When will the current economic recession recovery start? Each Council Member answered this question. Additionally, Mr. Williams presented opinions from Georgia State University and the Federal Reserve Chairman. The funding scenario presented today assumes the recovery will begin in July 2010. Mr. Williams noted the City has a responsibility to operate the system regardless of the economic conditions and inflationary costs.

Mr. Williams discussed the basic assumptions for the funding plan. There was specific discussion about the revenue bond and the GEFA/SRF coverage ratios noting the basic assumption calculates them at 1.74 and 1.12 respectively. Both are currently meeting the requirements; however the GEFA rate was very close to the requirement.

Public Utilities Director Kelly Randall stated he had spoken with GEFA regarding the current situation and they were agreeable to working with the staff.

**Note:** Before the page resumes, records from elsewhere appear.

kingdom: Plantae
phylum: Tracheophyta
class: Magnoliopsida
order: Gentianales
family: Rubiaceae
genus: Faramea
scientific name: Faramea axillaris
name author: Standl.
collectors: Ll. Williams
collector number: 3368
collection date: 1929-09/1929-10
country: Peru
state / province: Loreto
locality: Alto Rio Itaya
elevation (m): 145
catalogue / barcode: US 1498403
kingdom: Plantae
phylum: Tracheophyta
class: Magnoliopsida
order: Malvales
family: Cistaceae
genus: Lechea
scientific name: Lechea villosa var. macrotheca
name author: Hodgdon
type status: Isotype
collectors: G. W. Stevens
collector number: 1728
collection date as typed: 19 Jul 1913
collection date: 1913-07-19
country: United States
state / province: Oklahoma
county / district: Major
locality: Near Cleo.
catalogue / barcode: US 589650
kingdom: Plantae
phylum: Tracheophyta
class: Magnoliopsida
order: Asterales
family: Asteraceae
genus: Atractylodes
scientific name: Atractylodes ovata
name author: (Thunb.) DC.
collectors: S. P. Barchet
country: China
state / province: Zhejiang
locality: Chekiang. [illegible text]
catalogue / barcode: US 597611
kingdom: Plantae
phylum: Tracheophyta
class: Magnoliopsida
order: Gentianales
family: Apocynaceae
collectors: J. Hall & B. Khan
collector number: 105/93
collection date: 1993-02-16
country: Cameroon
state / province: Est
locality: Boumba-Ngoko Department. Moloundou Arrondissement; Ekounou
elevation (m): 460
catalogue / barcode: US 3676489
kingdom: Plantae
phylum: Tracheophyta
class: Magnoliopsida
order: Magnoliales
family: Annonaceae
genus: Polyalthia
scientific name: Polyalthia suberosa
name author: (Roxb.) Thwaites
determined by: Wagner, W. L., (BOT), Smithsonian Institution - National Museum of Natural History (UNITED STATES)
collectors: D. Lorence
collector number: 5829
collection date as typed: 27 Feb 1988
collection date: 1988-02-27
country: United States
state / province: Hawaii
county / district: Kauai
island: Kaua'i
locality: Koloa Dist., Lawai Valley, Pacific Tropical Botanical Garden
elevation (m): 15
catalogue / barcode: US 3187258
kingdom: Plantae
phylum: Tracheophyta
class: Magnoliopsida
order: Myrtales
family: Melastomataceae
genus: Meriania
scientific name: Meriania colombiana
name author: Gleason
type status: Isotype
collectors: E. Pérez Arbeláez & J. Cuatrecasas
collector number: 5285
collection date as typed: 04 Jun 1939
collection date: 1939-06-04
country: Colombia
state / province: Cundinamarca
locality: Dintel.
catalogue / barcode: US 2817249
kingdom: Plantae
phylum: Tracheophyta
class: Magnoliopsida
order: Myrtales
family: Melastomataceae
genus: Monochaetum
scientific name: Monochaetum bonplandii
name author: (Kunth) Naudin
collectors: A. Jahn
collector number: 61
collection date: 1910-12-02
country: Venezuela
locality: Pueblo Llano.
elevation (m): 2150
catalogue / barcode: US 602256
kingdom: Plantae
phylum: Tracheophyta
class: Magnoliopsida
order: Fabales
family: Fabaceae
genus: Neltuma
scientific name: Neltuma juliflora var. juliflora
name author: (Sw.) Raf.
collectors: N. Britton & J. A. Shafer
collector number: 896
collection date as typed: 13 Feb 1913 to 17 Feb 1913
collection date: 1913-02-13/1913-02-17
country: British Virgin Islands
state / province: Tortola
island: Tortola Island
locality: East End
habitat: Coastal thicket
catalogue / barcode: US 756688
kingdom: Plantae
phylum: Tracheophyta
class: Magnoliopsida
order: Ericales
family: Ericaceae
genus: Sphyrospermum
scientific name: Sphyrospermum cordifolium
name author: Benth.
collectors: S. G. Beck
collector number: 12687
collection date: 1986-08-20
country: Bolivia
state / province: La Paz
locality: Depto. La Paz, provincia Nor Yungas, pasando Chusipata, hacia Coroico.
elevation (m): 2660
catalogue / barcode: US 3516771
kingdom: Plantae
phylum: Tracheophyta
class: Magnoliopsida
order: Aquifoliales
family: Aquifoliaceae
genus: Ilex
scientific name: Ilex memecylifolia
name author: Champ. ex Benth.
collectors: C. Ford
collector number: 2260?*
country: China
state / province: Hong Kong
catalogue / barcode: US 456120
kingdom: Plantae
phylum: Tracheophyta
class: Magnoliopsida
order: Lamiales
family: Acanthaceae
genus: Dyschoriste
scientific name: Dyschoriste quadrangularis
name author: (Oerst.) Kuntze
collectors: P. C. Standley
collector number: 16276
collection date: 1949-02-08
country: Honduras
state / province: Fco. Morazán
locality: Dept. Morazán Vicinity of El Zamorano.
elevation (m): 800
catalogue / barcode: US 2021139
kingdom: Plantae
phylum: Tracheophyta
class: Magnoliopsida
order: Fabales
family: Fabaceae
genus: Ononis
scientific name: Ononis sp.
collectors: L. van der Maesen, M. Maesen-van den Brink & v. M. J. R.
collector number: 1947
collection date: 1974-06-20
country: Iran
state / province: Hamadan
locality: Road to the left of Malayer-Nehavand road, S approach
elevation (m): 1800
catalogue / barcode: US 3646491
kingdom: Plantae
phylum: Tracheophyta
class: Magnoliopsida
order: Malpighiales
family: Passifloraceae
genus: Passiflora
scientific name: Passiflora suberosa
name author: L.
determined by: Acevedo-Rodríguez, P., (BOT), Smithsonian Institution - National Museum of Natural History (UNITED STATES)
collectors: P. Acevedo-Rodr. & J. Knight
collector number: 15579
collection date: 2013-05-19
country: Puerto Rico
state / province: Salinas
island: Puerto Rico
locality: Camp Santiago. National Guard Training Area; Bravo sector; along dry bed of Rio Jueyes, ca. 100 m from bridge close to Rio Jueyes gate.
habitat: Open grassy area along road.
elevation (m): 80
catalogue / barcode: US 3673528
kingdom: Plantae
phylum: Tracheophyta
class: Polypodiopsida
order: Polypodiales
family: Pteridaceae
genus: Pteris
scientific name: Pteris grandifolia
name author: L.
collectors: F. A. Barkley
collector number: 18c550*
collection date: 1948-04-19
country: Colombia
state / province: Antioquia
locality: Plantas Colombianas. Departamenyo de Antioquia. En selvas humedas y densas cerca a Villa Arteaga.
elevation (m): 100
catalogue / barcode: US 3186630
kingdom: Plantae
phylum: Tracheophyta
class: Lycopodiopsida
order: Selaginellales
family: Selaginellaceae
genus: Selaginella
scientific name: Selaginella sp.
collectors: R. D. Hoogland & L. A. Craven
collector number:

FY2010 FY2011 FY2012 FY2013 FY2014 Totals
Gainesville CIP 18,612 16,688 28,082 27,247 16,170 106,799
FUNDING MECHANISMS
Bonds 0 1,000 4,250 7,000 6,650 18,900
GEFA 2,005 1,095 8,817 9,022 900 21,839
SRF 0 0 0 0 0 0
Capital Fund 16,607 14,593 15,015 11,225 8,620 66,060
Connection Fees 0 0 0 0 0 0
2009 WS Revenue Adjustments +5.7% +6.0% +6.6% +7.0% +7.1%
2008 Retreat +7.0% +6.5% +6.6% +7.1%
(X $1,000)
Mr. Williams presented the estimated rate revenue increase schedule as follows:

Fiscal Year FY2010 FY2011 FY2012 FY2013 FY2014
Water Differential 2.0 2.0 2.0 2.0 2.0
Inside Increase 5.5% 6.5% 8.0% 9.0% 9.0%
Outside Increase 5.5% 6.5% 8.0% 9.0% 9.0%
Sewer Differential 1.0 1.0 1.0 1.0 1.0
Inside Increase 7.3% 5.5% 5.0% 4.75% 4.75%
Outside Increase 2.7% 5.5% 5.0% 4.75% 4.75%


He also presented the recommended rates as follows:

January 2009 January 2010 January 2011
WATER
Account Servicing Fee $3.63 $7.26 $3.83 $7.66 $4.08 $8.16
Unit Charge per CCF $2.03 $4.06 $2.15 $4.30 $2.29 $4.58
Block 2*
(>10 CCF<18 CCF) $2.54 $5.08 $2.68 $5.36 $2.86 $5.72
Block 3* (>18 CCF) $3.04 $6.08 $3.21 $6.42 $3.42 $6.84
SEWER
Unit Charge per CCF $5.99 $6.26 $6.43 $6.43 $6.79 $6.79
Oakwood per CCF N/A $6.59 N/A $7.07 N/A TBD
*Commercial customers will have their Blocks determined from their winter average use (WAU).
Block 2 starts at WAU x 125% and Block 3 starts at WAU x 200%.

It was noted that Oakwood is a contract customer and there has already been discussion with them regarding the proposed rates.

There was a brief discussion about the typical customer’s bill assuming the water differential is 2.0 and the sewer differential is set at 1.0 for calendar year 2010 – 2011.

Mr. Williams presented the following action items for navigating the current economic recession:

1. Scrutinize operation and maintenance as well as capital expenses
2. Continue emphasis on customer service
3. Market to Fieldale, Pilgrim’s Pride and Mar-Jac, the three largest customers
4. Re-evaluate financial indicators monthly
5. Revisit comprehensive financial model (CFM) quarterly

Public Utilities Director Kelly Randall stated the financial model would be run again after the operation budget is prepared (September/October timeframe) and he wanted to talk with Council again in November before presenting the proposed ordinances. He recommended changing the sewer differential rate on a gradual basis. The department’s recommendation was presented as follows:






Fiscal Year FY2010 FY2011 FY2012 FY2013 FY2014
Water Differential 2.0 2.0 2.0 2.0 2.0
Inside Increase 5.5% 6.5% 8.0% 9.0% 9.0%
Outside Increase 5.5% 6.5% 8.0% 9.0% 9.0%
Sewer Differential 1.034 1.024 1.014 1.0 1.0
Inside Increase 6.5% 5.7% 5.2% 5.1% 4.75%
Outside Increase 4.9% 4.7% 4.2% 3.6% 4.75%


The typical monthly bill calculation was presented for the recommended differential rates.